Voor productiegerichte paardenhouderijen zijn de artikelen in afdeling 2.11 van de provinciale omgevingsverordening van toepassing. Aangezien het facetbestemmingsplan de regelgeving en procedures van de oude gemeenten wijzigt, zodat een gelijke procedure geldt, ontstaat er geen knelpunt in het kader van afdeling 2.11. Een productiegerichte paardenhouderij is alleen mogelijk op locaties waar reeds een bestaand agrarisch bedrijf is gevestigd. Voor het overige voldoet de agrarische bestemming aan de gestelde regels in afdeling 2.11.
Artikel 2.13.1 van de Provinciale Omgevingsverordening stelt dat een ruimtelijk plan dat betrekking heeft op het buitengebied geen bestemmingen bevat die voorzien in een nieuwe stedelijke ontwikkeling. Paardenbakken voor hobbymatig gebruik en voorzieningen voor sport (maneges) al dan niet in combinatie met bijbehorende voorzieningen (detailhandel en horeca) zijn hier echter van uitgesloten. Het onderhavig facetbestemmingsplan is derhalve in overeenstemming met het provinciaal beleid.

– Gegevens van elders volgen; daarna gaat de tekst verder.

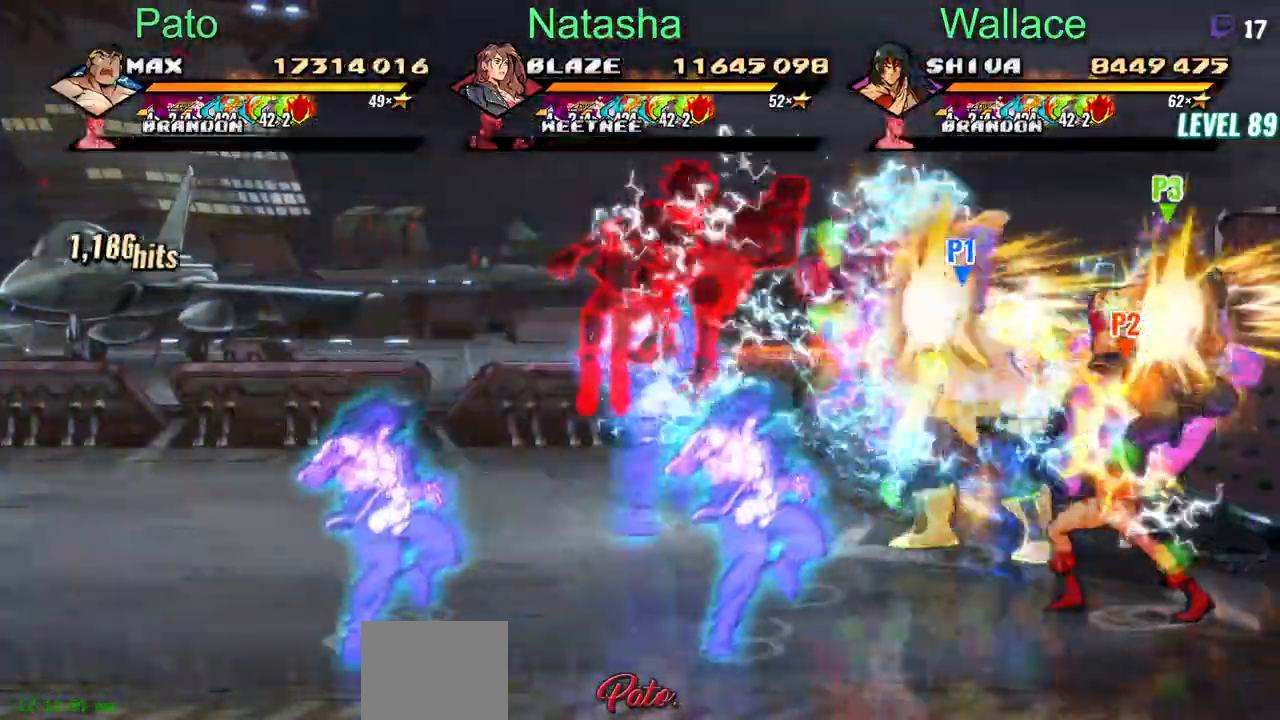
{"buttons": ["TRIANGLE", "DPAD_UP", "DPAD_RIGHT"], "events": [[167, "DPAD_LEFT", "down"], [250, "DPAD_LEFT", "up"], [250, "DPAD_RIGHT", "down"]]}
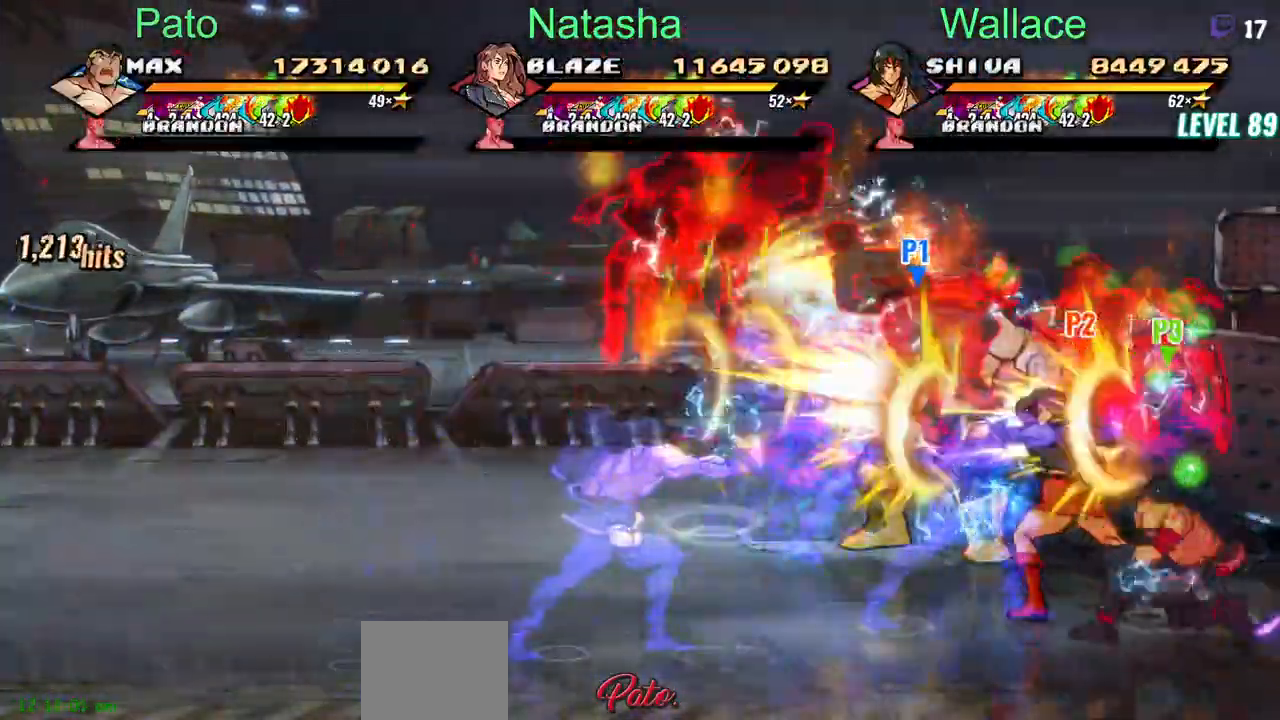
{"buttons": ["TRIANGLE"], "events": [[500, "DPAD_RIGHT", "up"], [500, "DPAD_UP", "up"]]}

In de provinciale omgevingsverordening zijn naast het situeren van de mogelijke paardenbak geen regels gesteld aan het hobbymatig houden van dieren.
2.2 Gemeentelijk Beleid
De gemeente Midden-Groningen is ontstaan op 1 januari 2018 uit een fusie van de gemeenten Hoogezand-Sappemeer, Menterwolde en Slochteren. Mede door de fusie is de noodzaak ontstaan om diverse beleidsstukken te harmoniseren waaronder het paardenhouderijenbeleid.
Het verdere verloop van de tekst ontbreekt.